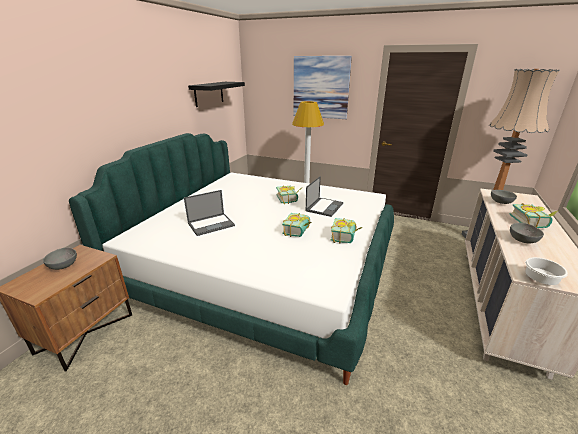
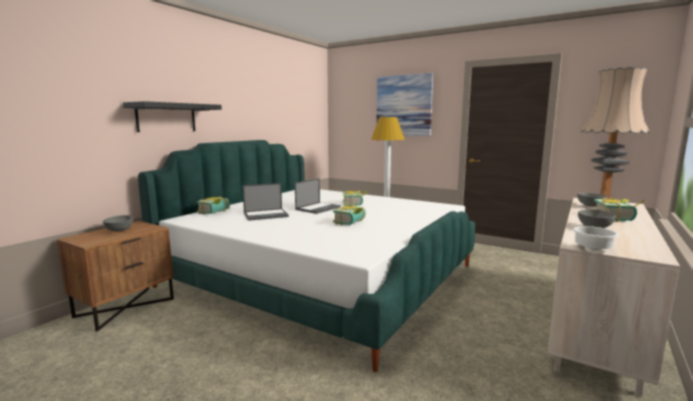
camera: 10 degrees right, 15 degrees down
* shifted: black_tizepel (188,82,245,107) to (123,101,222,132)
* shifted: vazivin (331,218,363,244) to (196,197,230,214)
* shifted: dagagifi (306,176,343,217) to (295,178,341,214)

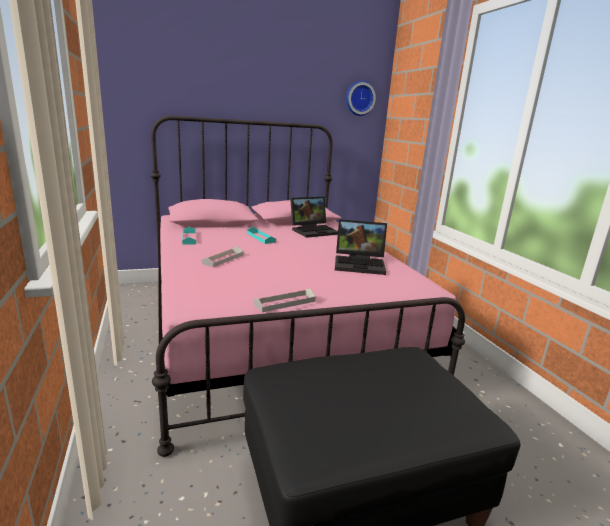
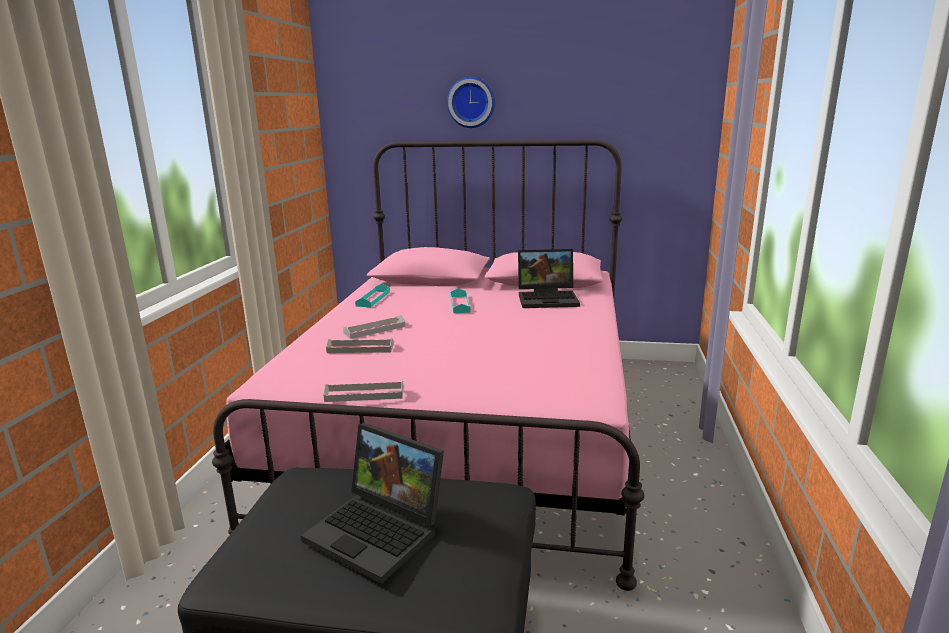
camera: 30 degrees right, 0 degrees up
* shifted: dagagifi (335,219,387,275) to (301,423,444,584)
* new: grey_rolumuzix (326,338,394,353)
* shifted: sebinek (346,81,376,116) to (447,76,495,128)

○ ○ ○

◆ **REQUIRED WORK**: All of the listing is to be written out exactly, with the pictures left out.

◆ **SOLUTION TO THE EXERCISE**:
camera: 10 degrees right, 15 degrees down
* shifted: black_tizepel (188,82,245,107) to (123,101,222,132)
* shifted: vazivin (331,218,363,244) to (196,197,230,214)
* shifted: dagagifi (306,176,343,217) to (295,178,341,214)

camera: 30 degrees right, 0 degrees up
* shifted: dagagifi (335,219,387,275) to (301,423,444,584)
* new: grey_rolumuzix (326,338,394,353)
* shifted: sebinek (346,81,376,116) to (447,76,495,128)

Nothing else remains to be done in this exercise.